In cosa consiste  – Premessa: il nuovo viadotto genovese lungo 1,2 chilometri è stato progettato dall’architetto genovese Renzo Piano e la costruzione è stata affidata al consorzio Fincantieri-Salini-Italferr. Questo metodo si basa essenzialmente su due pilastri: la deroga dal Codice degli Appalti del 2016, approvato dal governo di Matteo Renzi, con l’obiettivo di ridurre al minimo la burocrazia e velocizzare la progettazione facendo riferimento solo al Codice europeo; e la nomina di un super commissario responsabile dei lavori. Per quanto riguarda il primo aspetto, la deroga dal Codice degli Appalti è stata possibile grazie al decreto legge 109 del 2018: il nuovo ponte è stato escluso da qualsiasi procedura nazionale per la progettazione, costruzione e manutenzione delle opere e delle infrastrutture. Tra queste c’è anche l’esclusione dai vincoli e dal controllo di Anac – l’Autorità Nazionale Anticorruzione – che spesso allunga i tempi nella concessione dell’appalto.
Per velocizzare la costruzione del nuovo ponte Morandi, però, è stato nominato – come già successo nel 2014 a Milano per l’Expo o nel 2016 dopo il terremoto del centro-Italia – un commissario che aveva la responsabilità della procedura di appalto. In questo caso il commissario è stato il sindaco di Genova Marco Bucci. Quest’ultimo ha potuto operare in deroga al codice degli appalti, ma anche alle norme extra-penali, potendo affidare i lavori senza gara e ottenendo le autorizzazioni in tempi rapidi. Tutto questo grazie al denaro, circa 200 milioni di euro, versato da Autostrade.

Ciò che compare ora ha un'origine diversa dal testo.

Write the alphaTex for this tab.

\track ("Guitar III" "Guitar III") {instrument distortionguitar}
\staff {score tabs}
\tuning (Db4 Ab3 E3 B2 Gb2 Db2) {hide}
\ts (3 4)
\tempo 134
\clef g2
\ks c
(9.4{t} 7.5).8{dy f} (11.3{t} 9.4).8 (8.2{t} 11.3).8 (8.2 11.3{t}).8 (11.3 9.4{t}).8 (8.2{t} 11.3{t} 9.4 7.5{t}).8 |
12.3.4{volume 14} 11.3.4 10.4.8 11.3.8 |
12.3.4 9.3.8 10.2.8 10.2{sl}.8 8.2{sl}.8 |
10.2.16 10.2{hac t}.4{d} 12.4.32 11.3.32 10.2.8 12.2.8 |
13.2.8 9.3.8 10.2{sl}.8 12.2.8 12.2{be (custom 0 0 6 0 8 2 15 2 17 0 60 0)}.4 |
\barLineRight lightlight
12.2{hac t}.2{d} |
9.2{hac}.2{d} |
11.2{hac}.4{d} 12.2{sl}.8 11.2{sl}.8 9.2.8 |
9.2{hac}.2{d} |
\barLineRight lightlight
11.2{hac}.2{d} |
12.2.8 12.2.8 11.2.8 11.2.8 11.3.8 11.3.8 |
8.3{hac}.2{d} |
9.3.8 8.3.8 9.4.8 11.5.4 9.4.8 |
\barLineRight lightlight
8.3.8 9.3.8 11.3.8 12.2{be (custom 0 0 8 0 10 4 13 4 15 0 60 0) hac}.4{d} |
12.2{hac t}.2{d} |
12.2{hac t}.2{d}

Il presidente del Consiglio Giuseppe Conte al termine dei lavori del nuovo ponte Morandi (Fonte: Palazzo Chigi)

I favorevoli – Coloro che da settimane invocano il «modello Genova» sperano che il prossimo decreto Semplificazione si trasformi in una sorta di nuovo «sblocca-cantieri», il decreto legislativo del 2016 approvato dal governo Renzi che aveva l’obiettivo di far ripartire molte opere pubbliche in tutta la penisola. Italia Viva ha presentato in autunno un “piano Shock” per sbloccare infrastrutture per 120 miliardi, un progetto simile rispetto a quello illustrato al governo dal viceministro del M5S Giancarlo Cancelleri che prevede investimenti per un totale di 109 miliardi. Le posizioni di Iv e M5S però sono un po’ diverse: l’idea del partito di Matteo Renzi, della Lega e di molti imprenditori, è quello di replicare esattamente il sistema normativo di Genova per tutte le prossime opere pubbliche, mentre M5S e Pd sono più cauti. I favorevoli pensano che la fase post-coronavirus potrebbe essere paragonata all’emergenza successiva alla caduta del ponte Morandi e soprattutto che le opere non possano essere bloccate dalla cosiddetta «cultura del sospetto», ovvero la paura che la deroga alle regole degli appalti e al controllo tecnico-amministrativo possa favorire i casi di corruzione.

I contrari – M5S e Pd invece sono favorevoli alla sburocratizzazione ma difficilmente concederanno la possibilità di applicare il «modello Genova» a tutte le prossime opere pubbliche: sarebbe troppo drastico derogare totalmente dal Codice degli Appalti e soprattutto affidare i lavori con procedure dirette senza passare da gare pubbliche che richiedono dei fisiologici tempi tecnici. Non solo: dare tutti i poteri ai commissari rischia di concentrare le decisioni nelle mani di pochi che a loro volta devono gestire miliardi di denaro pubblico. Infine, come ha sottolineato anche il segretario Pd Nicola Zingaretti, il rischio è che di una procedura così “deregolamentata” possano approfittarsi le organizzazioni criminali, come spesso è avvenuto nel nostro Paese. Ancora una volta sarà il premier Giuseppe Conte a dover trovare una mediazione.